YOUR OBJECTIVE: Note each line of the listing that contains the string "lines", and copy it.

EXCERPTED RECORDS:
--
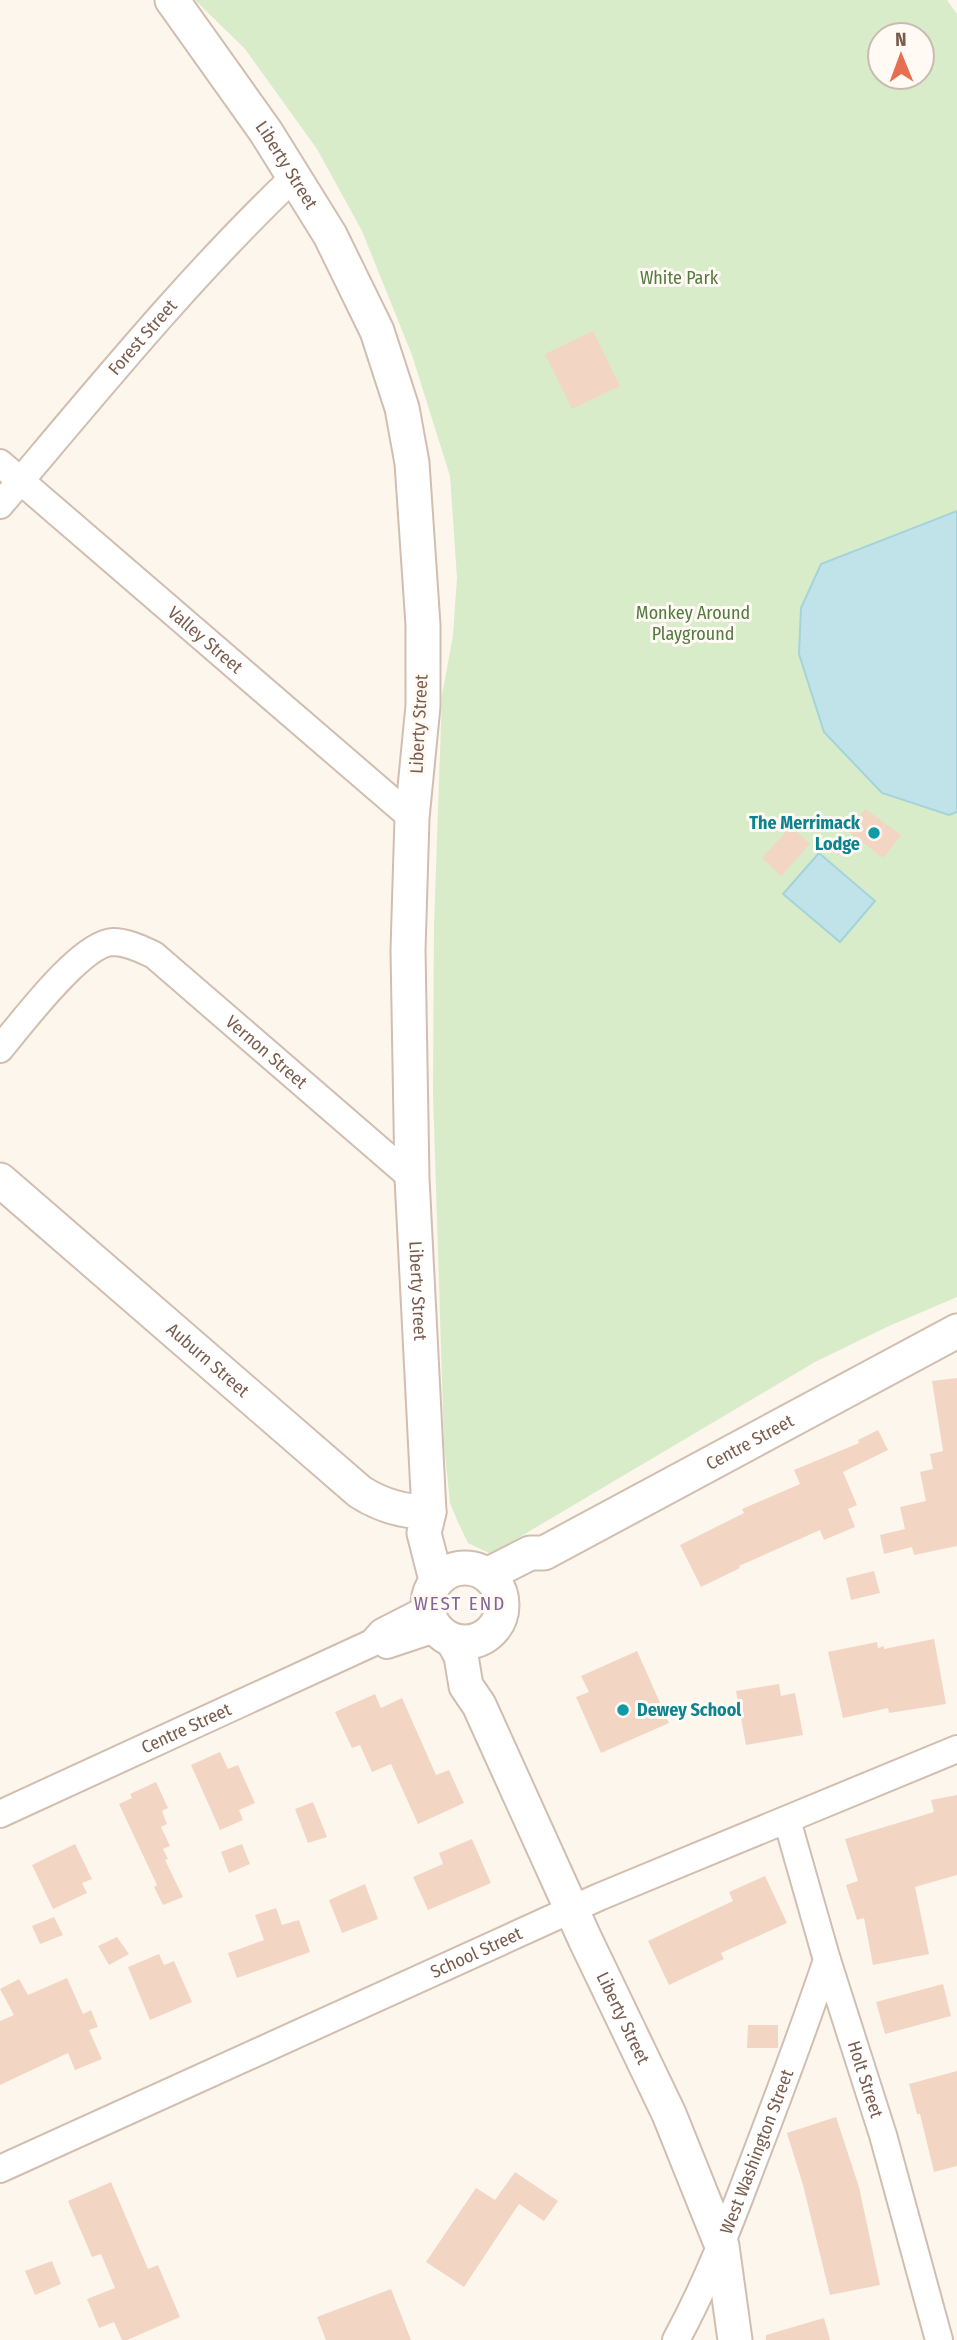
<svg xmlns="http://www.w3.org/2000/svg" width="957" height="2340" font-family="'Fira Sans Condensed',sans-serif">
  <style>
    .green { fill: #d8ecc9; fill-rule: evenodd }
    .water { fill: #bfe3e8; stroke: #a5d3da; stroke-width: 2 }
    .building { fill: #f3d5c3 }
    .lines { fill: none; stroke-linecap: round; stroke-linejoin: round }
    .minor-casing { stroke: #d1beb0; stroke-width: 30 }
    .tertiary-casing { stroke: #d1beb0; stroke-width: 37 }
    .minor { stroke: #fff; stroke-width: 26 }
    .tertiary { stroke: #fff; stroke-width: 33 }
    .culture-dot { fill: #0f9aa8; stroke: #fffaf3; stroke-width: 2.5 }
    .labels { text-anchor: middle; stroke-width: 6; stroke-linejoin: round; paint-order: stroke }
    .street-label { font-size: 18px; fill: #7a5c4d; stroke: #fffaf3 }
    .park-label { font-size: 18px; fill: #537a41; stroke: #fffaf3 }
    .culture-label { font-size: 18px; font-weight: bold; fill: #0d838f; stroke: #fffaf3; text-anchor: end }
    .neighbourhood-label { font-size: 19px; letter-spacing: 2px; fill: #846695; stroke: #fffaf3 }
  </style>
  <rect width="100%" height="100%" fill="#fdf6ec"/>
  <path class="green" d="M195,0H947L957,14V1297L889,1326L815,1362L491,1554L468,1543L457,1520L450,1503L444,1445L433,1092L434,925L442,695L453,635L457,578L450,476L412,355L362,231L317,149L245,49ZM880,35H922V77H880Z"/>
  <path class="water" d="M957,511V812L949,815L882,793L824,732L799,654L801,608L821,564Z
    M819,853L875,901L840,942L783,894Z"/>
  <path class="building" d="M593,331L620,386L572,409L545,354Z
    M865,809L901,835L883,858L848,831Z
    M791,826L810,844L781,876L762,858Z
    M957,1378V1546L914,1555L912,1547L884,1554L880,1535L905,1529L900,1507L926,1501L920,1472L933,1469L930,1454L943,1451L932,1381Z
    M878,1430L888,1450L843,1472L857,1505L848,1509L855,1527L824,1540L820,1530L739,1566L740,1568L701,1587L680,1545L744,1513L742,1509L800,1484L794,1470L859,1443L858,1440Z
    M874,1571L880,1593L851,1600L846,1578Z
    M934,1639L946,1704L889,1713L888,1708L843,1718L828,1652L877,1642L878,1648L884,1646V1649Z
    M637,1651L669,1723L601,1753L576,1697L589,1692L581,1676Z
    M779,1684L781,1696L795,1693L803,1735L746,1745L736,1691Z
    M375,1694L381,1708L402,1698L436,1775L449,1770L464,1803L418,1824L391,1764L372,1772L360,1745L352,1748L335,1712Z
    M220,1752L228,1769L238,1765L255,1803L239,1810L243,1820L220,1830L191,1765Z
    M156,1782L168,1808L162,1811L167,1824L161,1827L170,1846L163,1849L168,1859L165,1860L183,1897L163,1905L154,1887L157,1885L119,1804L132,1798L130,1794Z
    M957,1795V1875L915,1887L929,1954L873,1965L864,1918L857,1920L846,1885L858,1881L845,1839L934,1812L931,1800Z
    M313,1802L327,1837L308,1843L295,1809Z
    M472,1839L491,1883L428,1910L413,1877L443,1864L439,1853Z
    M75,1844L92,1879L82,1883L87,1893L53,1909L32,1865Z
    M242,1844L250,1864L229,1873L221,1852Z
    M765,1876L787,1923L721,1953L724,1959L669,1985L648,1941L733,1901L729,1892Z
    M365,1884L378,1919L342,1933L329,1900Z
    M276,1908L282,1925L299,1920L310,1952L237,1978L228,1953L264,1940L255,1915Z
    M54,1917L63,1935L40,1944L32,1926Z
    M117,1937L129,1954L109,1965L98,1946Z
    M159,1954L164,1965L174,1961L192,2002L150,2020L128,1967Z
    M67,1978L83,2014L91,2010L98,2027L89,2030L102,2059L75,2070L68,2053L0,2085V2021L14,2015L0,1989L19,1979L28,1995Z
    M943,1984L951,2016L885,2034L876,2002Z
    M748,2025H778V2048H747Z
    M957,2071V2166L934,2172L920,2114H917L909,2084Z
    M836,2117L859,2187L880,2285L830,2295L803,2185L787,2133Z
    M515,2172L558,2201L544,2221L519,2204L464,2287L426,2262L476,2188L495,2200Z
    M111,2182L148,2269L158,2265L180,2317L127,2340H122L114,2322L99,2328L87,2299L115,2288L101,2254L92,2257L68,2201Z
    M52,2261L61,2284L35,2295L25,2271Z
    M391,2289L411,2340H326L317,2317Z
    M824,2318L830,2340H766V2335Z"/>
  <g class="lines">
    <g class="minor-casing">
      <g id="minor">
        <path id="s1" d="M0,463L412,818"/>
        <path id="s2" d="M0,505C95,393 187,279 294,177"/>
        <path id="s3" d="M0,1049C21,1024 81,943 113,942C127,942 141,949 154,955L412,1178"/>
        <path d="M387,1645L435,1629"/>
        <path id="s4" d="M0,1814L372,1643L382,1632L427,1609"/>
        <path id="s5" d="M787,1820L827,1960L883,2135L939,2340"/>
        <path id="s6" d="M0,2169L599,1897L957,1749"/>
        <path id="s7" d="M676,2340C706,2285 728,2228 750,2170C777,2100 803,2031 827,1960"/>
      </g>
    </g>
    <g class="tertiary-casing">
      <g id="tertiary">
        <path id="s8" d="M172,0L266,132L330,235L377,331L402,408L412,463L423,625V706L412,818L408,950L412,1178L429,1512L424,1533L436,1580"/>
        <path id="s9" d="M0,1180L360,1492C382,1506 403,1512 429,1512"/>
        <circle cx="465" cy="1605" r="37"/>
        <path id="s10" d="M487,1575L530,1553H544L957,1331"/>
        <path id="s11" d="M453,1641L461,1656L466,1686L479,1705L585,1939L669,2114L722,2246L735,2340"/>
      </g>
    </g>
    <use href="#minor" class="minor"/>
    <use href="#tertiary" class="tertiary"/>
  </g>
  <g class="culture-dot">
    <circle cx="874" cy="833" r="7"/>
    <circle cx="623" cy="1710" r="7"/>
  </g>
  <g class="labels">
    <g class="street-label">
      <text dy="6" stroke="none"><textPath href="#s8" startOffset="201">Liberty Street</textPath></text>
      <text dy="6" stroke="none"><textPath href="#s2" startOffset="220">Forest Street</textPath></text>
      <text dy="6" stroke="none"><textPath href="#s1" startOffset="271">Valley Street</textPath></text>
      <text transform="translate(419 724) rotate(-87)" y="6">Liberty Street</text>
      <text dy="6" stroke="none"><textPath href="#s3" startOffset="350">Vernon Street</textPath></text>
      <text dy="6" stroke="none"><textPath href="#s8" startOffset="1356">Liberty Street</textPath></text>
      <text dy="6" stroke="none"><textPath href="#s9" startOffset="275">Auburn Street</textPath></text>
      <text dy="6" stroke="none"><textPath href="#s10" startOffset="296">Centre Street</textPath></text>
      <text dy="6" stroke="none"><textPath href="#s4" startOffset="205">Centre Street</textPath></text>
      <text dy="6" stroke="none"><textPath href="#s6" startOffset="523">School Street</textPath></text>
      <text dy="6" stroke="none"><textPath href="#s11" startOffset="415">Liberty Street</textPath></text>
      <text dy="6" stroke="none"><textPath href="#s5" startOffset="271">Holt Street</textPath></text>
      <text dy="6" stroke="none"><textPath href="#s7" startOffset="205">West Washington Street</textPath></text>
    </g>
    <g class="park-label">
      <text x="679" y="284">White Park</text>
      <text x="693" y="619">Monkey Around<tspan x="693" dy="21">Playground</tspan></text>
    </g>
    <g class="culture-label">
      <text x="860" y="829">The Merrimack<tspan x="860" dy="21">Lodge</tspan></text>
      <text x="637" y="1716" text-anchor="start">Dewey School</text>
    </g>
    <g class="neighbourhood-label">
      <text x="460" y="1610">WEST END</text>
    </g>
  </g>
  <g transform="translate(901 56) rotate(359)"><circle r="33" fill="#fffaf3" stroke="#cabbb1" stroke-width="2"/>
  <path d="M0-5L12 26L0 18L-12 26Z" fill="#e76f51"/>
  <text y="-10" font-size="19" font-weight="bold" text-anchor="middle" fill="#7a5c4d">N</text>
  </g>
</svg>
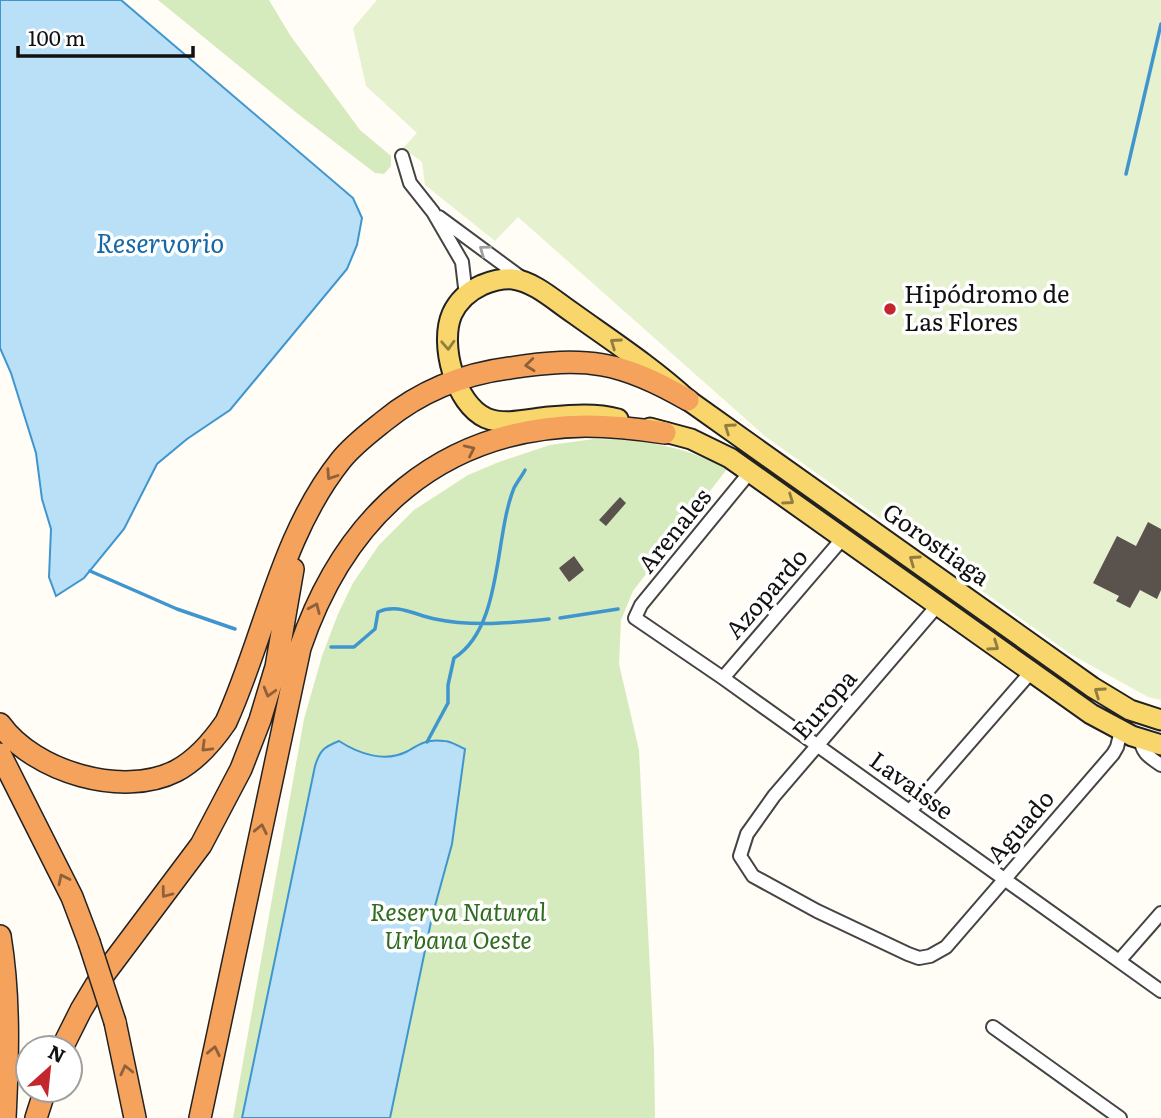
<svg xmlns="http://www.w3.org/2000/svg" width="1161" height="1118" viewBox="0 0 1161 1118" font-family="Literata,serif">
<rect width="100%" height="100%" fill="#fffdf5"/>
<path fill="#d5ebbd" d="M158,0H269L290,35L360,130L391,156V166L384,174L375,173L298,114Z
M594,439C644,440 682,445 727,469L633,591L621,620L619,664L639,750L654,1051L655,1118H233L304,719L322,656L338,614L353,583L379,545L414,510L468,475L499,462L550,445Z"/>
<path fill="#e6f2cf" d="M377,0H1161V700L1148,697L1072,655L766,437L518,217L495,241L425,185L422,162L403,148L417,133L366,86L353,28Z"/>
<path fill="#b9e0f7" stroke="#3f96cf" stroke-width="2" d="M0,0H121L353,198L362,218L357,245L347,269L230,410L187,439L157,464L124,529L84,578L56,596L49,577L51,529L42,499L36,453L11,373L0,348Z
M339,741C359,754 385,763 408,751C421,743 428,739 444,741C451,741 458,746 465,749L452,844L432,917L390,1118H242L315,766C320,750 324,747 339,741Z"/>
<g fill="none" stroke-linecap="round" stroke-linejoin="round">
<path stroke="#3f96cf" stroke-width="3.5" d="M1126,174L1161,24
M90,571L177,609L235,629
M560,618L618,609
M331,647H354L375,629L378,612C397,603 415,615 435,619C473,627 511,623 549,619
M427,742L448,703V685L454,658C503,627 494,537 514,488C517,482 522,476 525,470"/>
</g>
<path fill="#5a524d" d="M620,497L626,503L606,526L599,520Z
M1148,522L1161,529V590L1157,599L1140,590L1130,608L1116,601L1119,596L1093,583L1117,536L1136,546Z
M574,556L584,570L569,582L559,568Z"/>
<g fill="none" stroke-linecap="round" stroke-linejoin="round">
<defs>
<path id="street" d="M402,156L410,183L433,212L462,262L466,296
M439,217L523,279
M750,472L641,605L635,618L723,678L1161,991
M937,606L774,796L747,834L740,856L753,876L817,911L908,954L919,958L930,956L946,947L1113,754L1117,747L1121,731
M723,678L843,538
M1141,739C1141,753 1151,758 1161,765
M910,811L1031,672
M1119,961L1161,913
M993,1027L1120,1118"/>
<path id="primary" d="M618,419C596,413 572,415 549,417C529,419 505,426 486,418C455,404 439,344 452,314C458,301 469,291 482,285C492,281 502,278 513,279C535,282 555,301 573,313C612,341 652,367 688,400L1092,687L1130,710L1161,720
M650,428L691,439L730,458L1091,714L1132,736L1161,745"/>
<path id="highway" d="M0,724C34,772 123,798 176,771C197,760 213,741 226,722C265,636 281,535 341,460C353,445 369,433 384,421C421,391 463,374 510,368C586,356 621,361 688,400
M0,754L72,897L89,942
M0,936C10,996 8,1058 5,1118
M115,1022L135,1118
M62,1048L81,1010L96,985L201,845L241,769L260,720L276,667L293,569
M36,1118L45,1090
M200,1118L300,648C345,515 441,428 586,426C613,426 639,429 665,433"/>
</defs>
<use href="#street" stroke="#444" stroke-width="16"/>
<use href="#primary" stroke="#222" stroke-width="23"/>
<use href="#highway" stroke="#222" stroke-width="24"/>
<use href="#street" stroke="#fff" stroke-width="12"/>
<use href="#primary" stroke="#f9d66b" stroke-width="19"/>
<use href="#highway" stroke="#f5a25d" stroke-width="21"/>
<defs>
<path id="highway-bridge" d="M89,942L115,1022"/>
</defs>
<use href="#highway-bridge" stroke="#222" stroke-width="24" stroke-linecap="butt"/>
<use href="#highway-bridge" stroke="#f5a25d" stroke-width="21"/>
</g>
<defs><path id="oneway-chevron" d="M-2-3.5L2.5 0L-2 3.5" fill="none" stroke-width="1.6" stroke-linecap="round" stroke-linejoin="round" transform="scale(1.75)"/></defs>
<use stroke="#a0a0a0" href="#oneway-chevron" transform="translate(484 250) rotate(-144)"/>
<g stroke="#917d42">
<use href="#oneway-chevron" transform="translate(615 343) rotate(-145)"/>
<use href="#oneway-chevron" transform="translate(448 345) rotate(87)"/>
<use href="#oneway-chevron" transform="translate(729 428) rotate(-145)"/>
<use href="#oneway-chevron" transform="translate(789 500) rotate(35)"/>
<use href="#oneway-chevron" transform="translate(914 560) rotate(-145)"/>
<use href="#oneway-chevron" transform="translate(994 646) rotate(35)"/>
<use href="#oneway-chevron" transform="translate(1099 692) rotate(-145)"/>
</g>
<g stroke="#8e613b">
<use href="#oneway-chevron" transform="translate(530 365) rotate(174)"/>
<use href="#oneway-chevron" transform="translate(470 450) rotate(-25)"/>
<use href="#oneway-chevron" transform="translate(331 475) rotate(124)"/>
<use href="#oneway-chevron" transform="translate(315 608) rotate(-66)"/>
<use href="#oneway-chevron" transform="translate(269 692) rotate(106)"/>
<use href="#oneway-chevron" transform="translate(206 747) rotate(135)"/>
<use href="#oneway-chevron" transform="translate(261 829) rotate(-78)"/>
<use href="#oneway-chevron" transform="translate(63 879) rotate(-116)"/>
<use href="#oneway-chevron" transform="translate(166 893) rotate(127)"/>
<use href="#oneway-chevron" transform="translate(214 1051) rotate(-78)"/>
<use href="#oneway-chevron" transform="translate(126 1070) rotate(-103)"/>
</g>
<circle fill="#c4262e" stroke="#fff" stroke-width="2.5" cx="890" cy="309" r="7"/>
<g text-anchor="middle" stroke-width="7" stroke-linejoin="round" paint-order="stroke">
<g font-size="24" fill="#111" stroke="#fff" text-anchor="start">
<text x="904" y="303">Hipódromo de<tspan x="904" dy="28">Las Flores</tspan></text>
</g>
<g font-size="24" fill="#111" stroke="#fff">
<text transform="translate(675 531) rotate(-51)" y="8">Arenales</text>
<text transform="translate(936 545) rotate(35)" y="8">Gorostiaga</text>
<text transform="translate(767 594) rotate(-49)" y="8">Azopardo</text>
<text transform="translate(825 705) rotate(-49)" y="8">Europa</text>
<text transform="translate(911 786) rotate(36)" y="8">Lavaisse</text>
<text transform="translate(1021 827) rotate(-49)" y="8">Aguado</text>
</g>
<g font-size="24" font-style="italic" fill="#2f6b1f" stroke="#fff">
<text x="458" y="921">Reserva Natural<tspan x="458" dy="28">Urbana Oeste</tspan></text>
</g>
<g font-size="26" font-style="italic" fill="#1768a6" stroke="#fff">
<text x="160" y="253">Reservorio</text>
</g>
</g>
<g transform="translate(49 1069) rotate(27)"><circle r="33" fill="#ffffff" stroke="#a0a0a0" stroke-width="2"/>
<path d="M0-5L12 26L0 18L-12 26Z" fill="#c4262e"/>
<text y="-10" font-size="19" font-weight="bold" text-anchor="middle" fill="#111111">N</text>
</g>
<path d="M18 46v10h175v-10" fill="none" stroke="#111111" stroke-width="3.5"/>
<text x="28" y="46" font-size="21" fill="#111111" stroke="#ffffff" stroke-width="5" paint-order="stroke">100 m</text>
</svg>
--
ANSWER TO THIS EXERCISE:
    .lines { fill: none; stroke-linecap: round; stroke-linejoin: round }
  <g class="lines">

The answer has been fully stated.